**Your objective**
The answer should reproduce every entry exactly and contain no images.

**Photos with camera intrinsics**

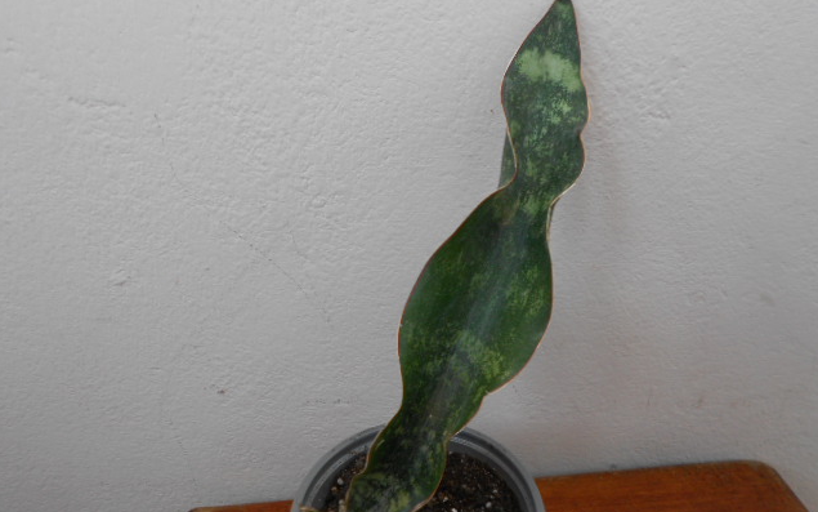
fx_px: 691
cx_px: 408
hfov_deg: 61.2
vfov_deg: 40.6
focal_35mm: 31
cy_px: 251
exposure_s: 1/100
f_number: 3.4
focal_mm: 5.3
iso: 80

**Output**
fx_px: 691
cx_px: 408
hfov_deg: 61.2
vfov_deg: 40.6
focal_35mm: 31
cy_px: 251
exposure_s: 1/100
f_number: 3.4
focal_mm: 5.3
iso: 80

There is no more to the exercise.